Texto de origen
════

Recuerdo en una clase de historia a un profesor que recordaba que en las revoluciones que se dieron por doquier ese siglo en toda Europa, por ejemplo las de 1848, y que Victor Hugo y otros tantos autores retrataron en sus obras, la policía y el ejército contaba con medios similares a la muchedumbre, al proletariado. La correlación de fuerzas era pareja, cualquier cosa podría haber sucedido. Había una posibilidad real de cambiar las cosas en un sentido o en otro. Hoy en cambio las cosas son distintas. Sin duda vivimos mejor, más años, mejor alimentados, sabemos leer y escribir, y si tenemos suerte de nacer en determinadas zonas geográficas, nos espera una vida más o menos alejada del frío, el hambre y las guerras. Todavía recuerdo volver a mi confortable piso del Eixample después de ir a una manifestación en la que estoy seguro había más policía que manifestantes. De camino a casa conté no menos de dos o tres manzanas del Eixample (de unos 200 metros de lado) con una lechera detrás de la otra. Y para colmo de despropósitos la policía, muy educadamente y con un equipo de sonido que para sí quisiera más de un grupo punk, advirtiendo amablemente que hiciéramos el favor de no okupar la calzada de Gran de Gràcia o se verían obligados a sacar las porras a pasear.
La tesis central del libro es que el ferrocarril facilitó el intercambio de las distintas manifestaciones culturales de la época, como la ópera, la escritura, la pintura o la escultura, y que ayudó a conformar un estilo cultural propio, más o menos homogéneo, que en última instancia cristaliza en lo que conocemos como Europa. Todavía me quedan muchas páginas por leer, pero es muy interesante como el autor se detiene en aspectos que pueden parecer mundanos y hasta prosaicos, como la cantidad que pedía una primadonna como Pauline Viardot, o los distintos modelos de negocio que surgieron a lo largo del siglo XIX a medida que las distintas tecnologías iban apareciendo. Un ejemplo de ello era como antes del ferrocarril el formato y la cantidad de óperas que se representaban cambió drásticamente, al poder mover intérpretes y vestuario de un lugar a otro con cierta rapidez. O como se las ingeniaban autores y editores para combatir la piratería, que en aquella época ya existía, y de qué manera los distintos países fueron creando legislación que protegía la propiedad intelectual.
El libro menciona una gran cantidad de autores, la mayoría de ellos muy conocidos, y que voy anotando para poder leer sus obras seguramente intercalando su lectura con The europeans. Uno de los libros, un microrelato, que sin duda recomiendo y que he leí ayer es El capote, de Gógol. Desconocía la enorme influencia que tuvo en su época, por lo que me decidía a leerlo y la verdad es que lo recomiendo. Sin entran en detalles solo diré, para quien no conozca la obra, que narra, como no podía ser de otra forma, la miserable vida de los rusos de la época en general, y de los servidores públicos en particular. Es muy curioso ver como novelistas rusos del XIX describen dos oficios que en la actualidad son bien distintos: funcionarios por un lado y soldados por otro.

════

Datos a continuación
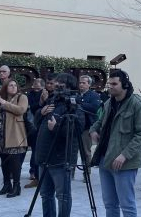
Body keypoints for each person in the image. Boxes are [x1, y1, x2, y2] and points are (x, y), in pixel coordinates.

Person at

════

Trabajo solicitado
Prosigue el texto sobre el ferrocarril y la cultura europea del siglo XIX a partir de su última oración.

Respuesta a continuación
Otra cosa que me sorprende es recordad que muchas de las grandes novelas que en el mundo han sido se han publicado por entregas en periódicos o revistas. Es algo que ahora me cuesta imaginar, aunque igual se sigue haciendo en algún medio, vaya usted a saber. Así a bote pronto lo único que recuerdo es algo parecido a un cuento publicado por entregas durante los veranos en El País. De hecho me imagino ver publicado algún día esta colección de piezas en formato libro, y no a la inversa. Es decir, el libro como objeto físico, como ya he dicho en alguna ocasión, le produce a este servidor de ustedes un gustirrinín y un placer que no encuentra pasando las hojas de un periódico, que siempre me ha parecido un auténtico coñazo, o pasando páginas de un lector de libros electrónicos.
Las vidas miserables de muchos de los artistas que ahora veneramos son toda una paradoja, pero era algo frecuente en aquella época. De hecho, si se me permite la casi grosera digresión, anoche estuve viendo miserias más contemporáneas, de la mano de Callejeros, vaya usted a saber de qué año, pero me temo que no importa demasiado, porque la miseria es miseria. Se trataba del barrio cordobés de Los Vikingos. Terrible. Si no fuera por lo indignante que resulta ver cómo es posible que se creen esos ghettos es casi caricaturesco ver cómo absolutamente todos los tópicos respecto a la marginalidad y la pobreza en entornos urbanos se dan. Y me imagino que otro tanto pasará en otros territorios, cada uno con sus propias características. Supongo que lo que uno percibe como lejano le atrae, lo mitifica, y la miseria que tiene a mano le espanta. No deja de ser la reacción de algunos burgueses de la época, ante las condiciones de vida de sus congéneres.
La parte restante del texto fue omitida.